With one exception, there's been no decision in terms of downsizing the Army. What we're looking at now is, in 2015 and 2016, reducing the size of the active Army by about 27,000. Now, when I took this job, the permanent end strength of the Army was 482,000. The first month I was on the job, January 2007, I approved an increase in the end strength by 65,000 and two years ago approved a temporary increase in end strength of another 22,000, mainly to get rid of stop-loss. And I can tell you that today, there are no soldiers on stop-loss.

So even if 27,000 are cut in '15 and '16, the size of the Army would still be 40,000 bigger than when I took this office. So we'll just have to wait and see. And one of the things that I'm -- we're working on in the Pentagon is to lay out a series of options for the president and the Congress in terms of if they want to reduce the level of investment in defense, here are your options and here are the things that the military won't be able to do if a certain level of -- if the investment level is dropped by certain amounts.

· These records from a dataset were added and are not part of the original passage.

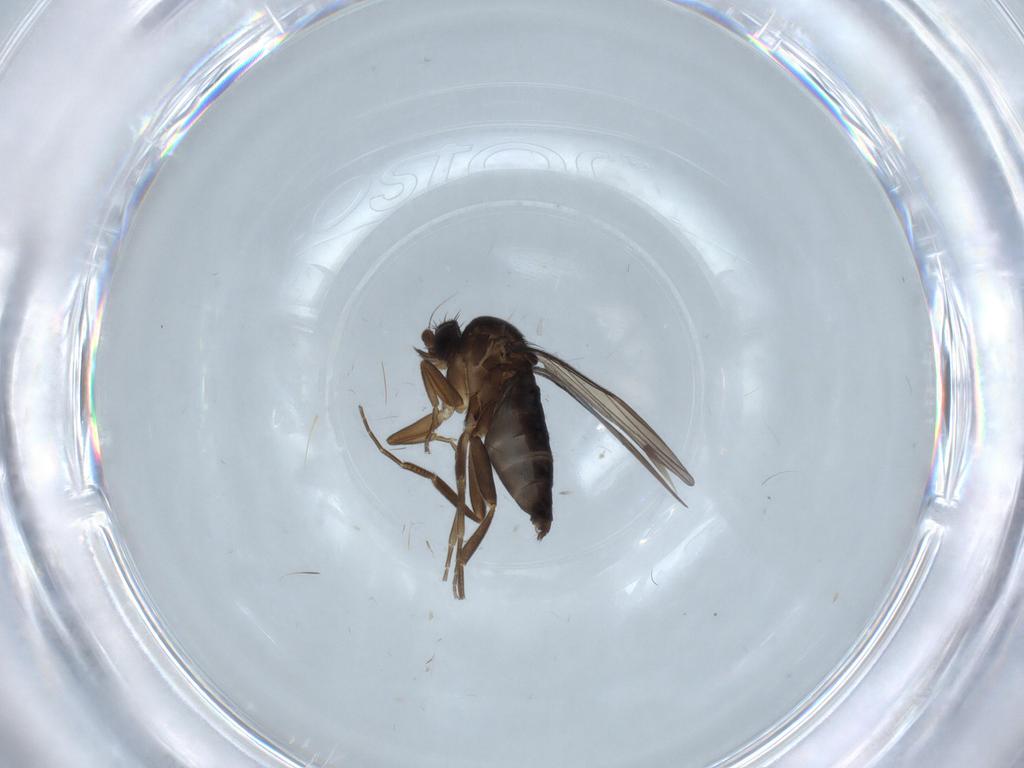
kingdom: Animalia
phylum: Arthropoda
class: Insecta
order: Diptera
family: Phoridae
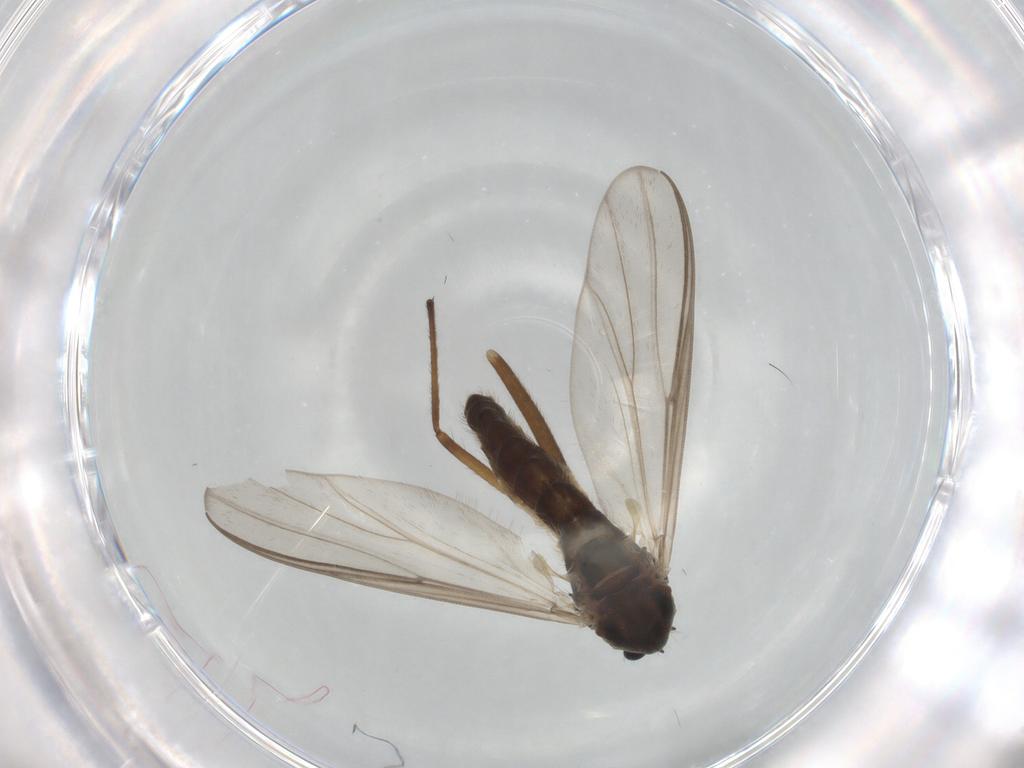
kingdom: Animalia
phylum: Arthropoda
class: Insecta
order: Diptera
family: Chironomidae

The last thing I want to do -- the worst thing in the world would be what was done in the '70s and '90s which is a same -- give everybody in the military a same percentage cut across the board. That's the way you hollow out the military. That's the way you don't have enough ammunition to use at firing ranges, you don't have enough money for exercising or training, you don't have enough money for tank miles or steaming days or flight hours. And so we have to make -- I think that is managerial cowardice. And so I think people have to make the tough decisions, first in the Department of Defense and then the president and the Congress, in terms of making choices what don't they want us to do in the future, because if we have to reduce the size of the military in some way, I want the level of excellence when we're done to be at the same standard it is today.

And so these involve tough choices and tough decisions. And I think there will be a big political debate going forward over the next year or so about it. But I have a feeling that -- I'm fairly confident that people will make the right decisions, and that while we may have to make some reductions in force structure that this is still going to be by far the most powerful and best military in the world.